Гуляева же театр настолько увлек, что он потребовал себе главную роль в пьеске, принятой к постановке драмкружком. Он мечтал об актерской славе. Ему поручили играть ответственную и эффектную роль французского офицера. Он добросовестно зубрил свою роль, не давая покоя ни себе, ни соседям по общежитию.

Увлечение театром поссорило его даже с закадычным приятелем — Чинариком. Произошло это незадолго до спектакля. В красном уголке шли последние репетиции. Гуляев расхаживал по сцене в офицерском мундире, гремя шпорами, поддерживая рукой кривую саблю. Он был доволен собой, своим костюмом и теми словами, которые он говорил пышной сестре милосердия, соблазнявшей его коварными улыбками.

— Чудная! Несравненная! — декламировал Гуляев, гордо выпятив грудь, — ты, жестокосердная! Положи руку на мое сердце, и ты почувствуешь, как оно горячо бьется. Так знай же, оно бьется для тебя!

— Вы коварны, вы меня обманете, — слабо защищалась сестра.
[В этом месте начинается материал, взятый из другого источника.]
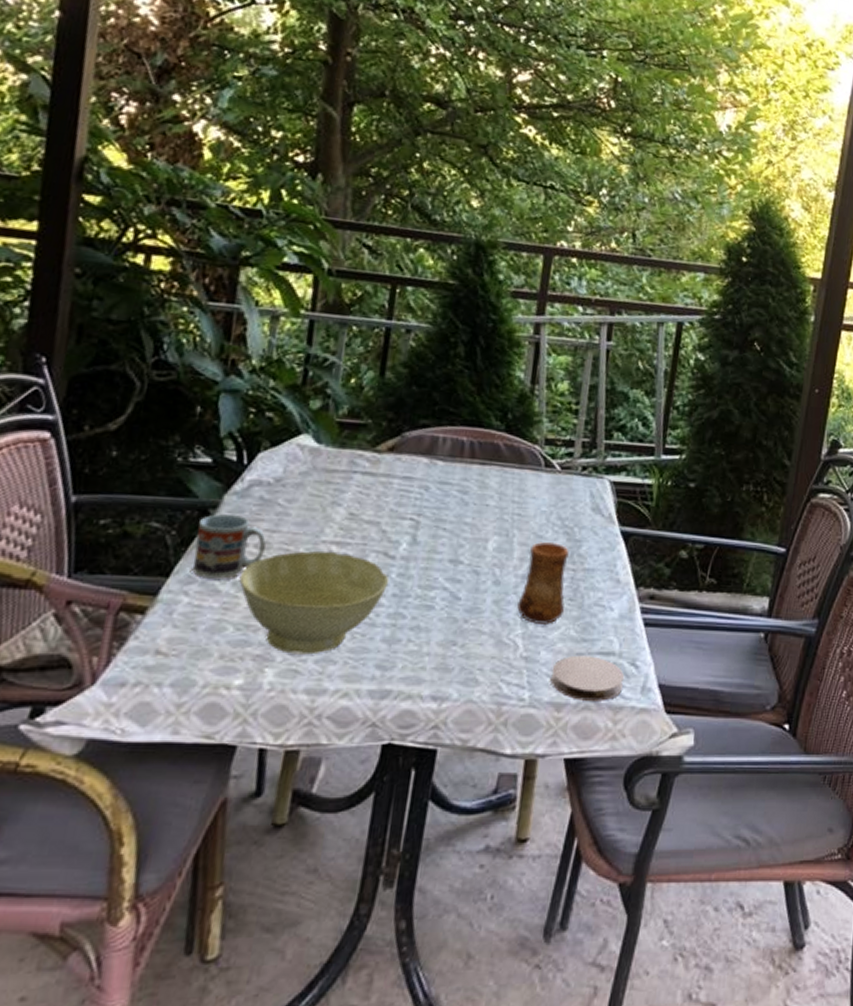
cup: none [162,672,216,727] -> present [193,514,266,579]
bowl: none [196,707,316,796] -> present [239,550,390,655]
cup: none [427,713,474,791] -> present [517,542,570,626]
Офицерский монолог был длинен и горяч. Гуляев думал о том, как он будет блистать на освещенной сцене в день спектакля. Зрительный зал, будет кричать молодому актеру «бис». И вот в минуты этих мечтаний в красный уголок прибежал Чинарик. Он только что отдежурил на кухне. Он старательно вымыл и вычистил песком все кастрюли, аккуратно по ранжиру расставил их на полках, подмел кухню, снял длинной щеткой черную паутину и, взглянув на яркое сияние меди, на тусклый блеск алюминия, на чисто выметенный пол и протертые стекла в окнах, он вдруг умилился и притопнул:

— Ай да Чинарик, золотые руки! — сказал он сам себе, и ему захотелось похвалиться перед Лехой чистотой своей работы.